Chapter 4: The Big Cycles of the Dutch and British Empires and Their Currencies

And there’s no promise that the US’s dominance will continue. Looking at many indicators, it looks like the US is actually on the decline, and China is on the rise.

If we look at the top 25 companies from the S&P 500 ten years ago, only ten are still in the top 25 today. In the same way that companies rise and fall, so do global economies. We don’t know what will happen, but change is guaranteed. Even JL Collins, a staunch supporter of VTSAX and the author of A Simple Path to Wealth conceded recently on The Money With Katie Show that while owning VTSAX will work for his generation, there’s nothing that says the US will be the best economy going forward, and that owning a global index fund would make sense for his daughter’s generation.

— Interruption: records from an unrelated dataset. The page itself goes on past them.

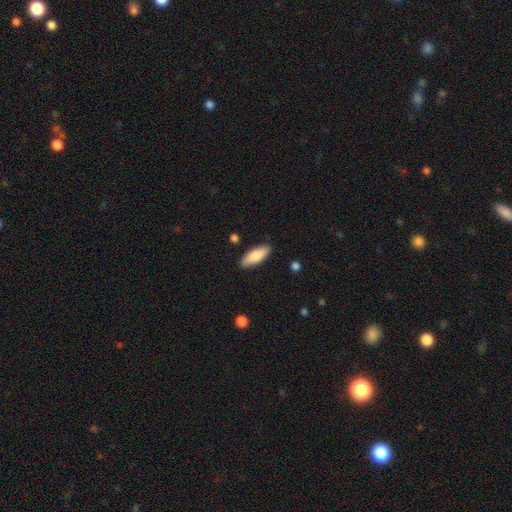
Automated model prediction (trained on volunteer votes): Q: Smooth or featured?
A: smooth (81%); runner-up: featured or disk (14%)
Q: How rounded?
A: in between (73%); runner-up: cigar-shaped (25%)
Q: Merging?
A: none (87%); runner-up: minor disturbance (9%)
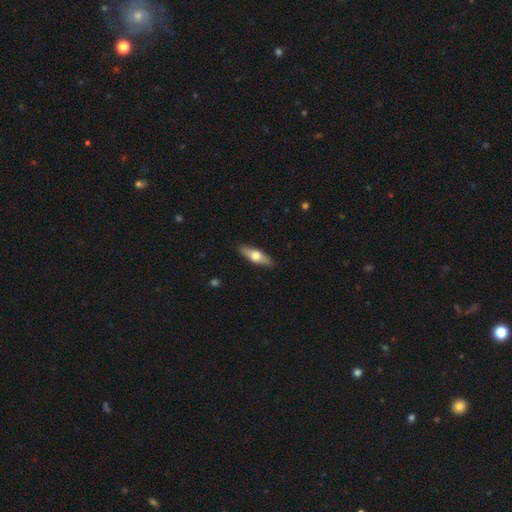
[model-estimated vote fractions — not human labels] Smooth or featured: smooth — 55% (featured or disk — 40%)
How rounded: cigar-shaped — 49% (in between — 48%)
Merging: none — 89% (minor disturbance — 8%)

Adopting true indexing was beautifully captured in this Bogleheads post debating between investing in a US or a global index fund:

Neither VSTAX nor VTWAX, obviously. VTTUX (Vanguard Total Universe Admiral) is what I bet all my networth on in the next 35 years. And before you ask, yes I’m 100% positive such fund that covers every company in the Universe will be offered by Vanguard in the near future since Earth shall fall and we will all move to Mars 🙂

I’ll invest in VTTUX when humanity becomes a multi-planetary species. Until then, VTWAX is perfect.

A timeless choice

For someone who writes about personal finances, my investments are shockingly simple. Keep a large cash cushion. Buy and hold VTWAX. Understand myself so I don’t sell when the market drops. And buy some bonds when I get close to retirement to manage sequence of returns risk.

I’m free from day-to-day investing decisions. I’m free from year-to-year rebalancing. I’m not spending mental cycles of investing decisions, I’m allocating more bandwidth to life.

When you buy VTWAX, you’re betting on the collective productivity of the world, you’re buying something you can hold for the rest of your life. If that isn’t a timeless bet, I don’t know what is.